What this exercise asks>
- a) In the text on file sizes, rewrite the paragraph beginning "Most often though without compression" more briefly, keeping its main facts.
- b) In the text on file sizes, reproduce the passage between "Most often though" and "or Sparse files.", inclusive, substituting "ALLOCATED SIZE" for "DISK USAGE".
- c) According to the text on file sizes, how many bytes are in a KiB?

Document passage>
--- BEGIN ---

NOTE ABOUT UNITS BELOW: I incorrectly state they are called Kilobytes, but in reality they are kibibytes. I have the short hand notation correct. A KiB is 1024 bytes. A real Kilobytes is 1000 bytes. Noone really uses the translation of Kilobytes meaning 1000 bytes, even though its the accurate one, well noone except drive manufacturers. When they tell you your getting a 3 TB drives, your really getting 3000,000,000,000 bytes and not 3298534883328 bytes (Why? it saves them money to sell smaller drives)



LS and DU can both display APPARENT SIZE and DISK USAGE/NORMAL size. DU displays the DISK USAGE size without any arguments, to display APPARENT SIZE you have to give the du –apparent-size argument (command examples below). ls -l gives APPARENT SIZE (in the middle of the output) and ls -s shows DISK USAGE size (on the left side of the output)

* APPARENT size (middle value in “ls -lsk”), is how the size appears to applications.
* DISK USAGE size (left size value in “ls -lsk”), is how much disk space the file takes up (so if you have filesystem compression or deduplication, this size would be smaller). DISK USAGE is also the space that you see when you dont give any special options to LS or DU (so when you dont give -s for LS or –apparent-size for DU). This is the space that is accounted for with DF. (according to highlighted text below: this is the amount of space that cant be taken up by some other file on the filesystem, also this is usually slightly bigger than apparent size because the filesystem has to occupy the last block all the way, so disk usage size is bigger, as filesystems are wasteful. disk usage is multiple integers of the blocksize. – e.g. a file can have 3003 bytes characters which means it will have 3003 bytes apparent size. In a 4k  blocksize filesystem it would take up that full first block so 1093 bytes would be wasted, so disk usage would be 4096 bytes – yet only 3003 bytes are useful. Likewise in a 2k blocksize filesystem blocks the first block would be completely used, all 2048 bytes of it, the second block will use 955 bytes that will be useful, and 1093 bytes of that last/second block would be wasted — You can see that this waste can compound with more files on the filesystem. Its safe to assume every file wastes part of that last block size (mathematically we average half of the last blocksize to be wasted). Mathematically you can see the total waste of unused space in blocks by taking the number of files and multiplying by half the block size. So in a filesystem with 1million files with a 4k blocksize filesystem, you would waste 2 million k of data or 2.048 gigabytes)

Most often though without compression or deduplication or sparse files (more on this in a second), APPARENT size is actually smaller than DISK USAGE. Why? DISK USAGE counts the full size of the last (partial) block of the file. The last block though can be partially full. APPARENT size only counts the data thats in the last block.

So you can have a file that appears to be 11 TB, but really takes up 1 TB. If you have compression or Sparse files.

When you have sparse files(think of thin luns or thin vmdks, those are sparse files) then APPARENT SIZE is bigger. Because all 00s, zeroes are virtually written. Check out this explanation on Sparse files:


Exerpt From

A sparse file is one that attempts to use file system space more efficiently when the file itself is mostly empty. This is achieved by writing brief information (metadata) representing the empty blocks to disk instead of the actual “empty” space which makes up the block, using less disk space. The full block size is written to disk as the actual size only when the block contains “real” (non-empty) data.

--- END ---

Dataset items>
--- BEGIN ---

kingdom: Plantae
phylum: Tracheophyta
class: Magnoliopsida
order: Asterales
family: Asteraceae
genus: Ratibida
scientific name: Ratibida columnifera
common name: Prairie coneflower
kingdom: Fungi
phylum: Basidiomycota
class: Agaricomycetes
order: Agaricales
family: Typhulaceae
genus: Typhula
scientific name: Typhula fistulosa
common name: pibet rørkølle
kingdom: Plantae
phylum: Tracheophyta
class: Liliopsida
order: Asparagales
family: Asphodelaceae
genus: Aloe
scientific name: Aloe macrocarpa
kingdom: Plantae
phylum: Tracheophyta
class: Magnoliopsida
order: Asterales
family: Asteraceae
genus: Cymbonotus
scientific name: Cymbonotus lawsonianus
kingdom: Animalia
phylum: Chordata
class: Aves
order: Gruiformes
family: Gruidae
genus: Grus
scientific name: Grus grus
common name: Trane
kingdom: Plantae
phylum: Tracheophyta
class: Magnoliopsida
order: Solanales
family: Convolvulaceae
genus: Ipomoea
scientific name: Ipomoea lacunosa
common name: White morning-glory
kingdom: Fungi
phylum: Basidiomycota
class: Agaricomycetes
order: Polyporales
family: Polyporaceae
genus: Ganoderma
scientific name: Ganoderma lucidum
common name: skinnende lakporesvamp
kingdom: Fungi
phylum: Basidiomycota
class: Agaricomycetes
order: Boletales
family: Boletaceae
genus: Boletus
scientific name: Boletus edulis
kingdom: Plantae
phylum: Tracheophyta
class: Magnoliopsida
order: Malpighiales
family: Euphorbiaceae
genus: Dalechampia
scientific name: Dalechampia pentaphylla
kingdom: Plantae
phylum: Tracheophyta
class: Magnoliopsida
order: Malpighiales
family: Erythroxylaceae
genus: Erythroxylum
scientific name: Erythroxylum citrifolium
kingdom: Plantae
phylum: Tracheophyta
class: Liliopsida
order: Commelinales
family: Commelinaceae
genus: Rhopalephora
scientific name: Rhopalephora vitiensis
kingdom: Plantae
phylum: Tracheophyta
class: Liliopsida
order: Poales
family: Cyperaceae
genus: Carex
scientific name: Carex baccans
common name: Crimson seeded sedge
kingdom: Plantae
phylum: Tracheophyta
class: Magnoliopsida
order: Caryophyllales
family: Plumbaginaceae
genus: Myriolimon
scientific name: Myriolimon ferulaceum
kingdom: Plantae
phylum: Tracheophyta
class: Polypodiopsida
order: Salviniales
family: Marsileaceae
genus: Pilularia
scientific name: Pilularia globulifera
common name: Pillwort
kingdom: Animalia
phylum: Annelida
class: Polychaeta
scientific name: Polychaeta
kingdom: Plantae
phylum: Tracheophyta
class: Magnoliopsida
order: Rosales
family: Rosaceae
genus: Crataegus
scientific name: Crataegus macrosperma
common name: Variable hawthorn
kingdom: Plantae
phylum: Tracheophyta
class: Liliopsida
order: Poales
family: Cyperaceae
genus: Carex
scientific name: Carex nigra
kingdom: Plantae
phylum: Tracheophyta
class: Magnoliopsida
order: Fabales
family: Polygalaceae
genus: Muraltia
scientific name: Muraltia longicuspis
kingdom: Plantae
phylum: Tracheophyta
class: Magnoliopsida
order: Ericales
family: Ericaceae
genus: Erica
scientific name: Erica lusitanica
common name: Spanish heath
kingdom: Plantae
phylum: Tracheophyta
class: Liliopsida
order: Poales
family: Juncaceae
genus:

--- END ---

Solution set>
- a) Without compression, deduplication or sparse files, apparent size is usually smaller than disk usage. Disk usage counts the full size of a file's last block, which may be only partly full. Apparent size counts only the data actually in that block.

- b)
Most often though without compression or deduplication or sparse files (more on this in a second), APPARENT size is actually smaller than ALLOCATED SIZE. Why? ALLOCATED SIZE counts the full size of the last (partial) block of the file. The last block though can be partially full. APPARENT size only counts the data thats in the last block.

So you can have a file that appears to be 11 TB, but really takes up 1 TB. If you have compression or Sparse files.

- c) 1024 bytes.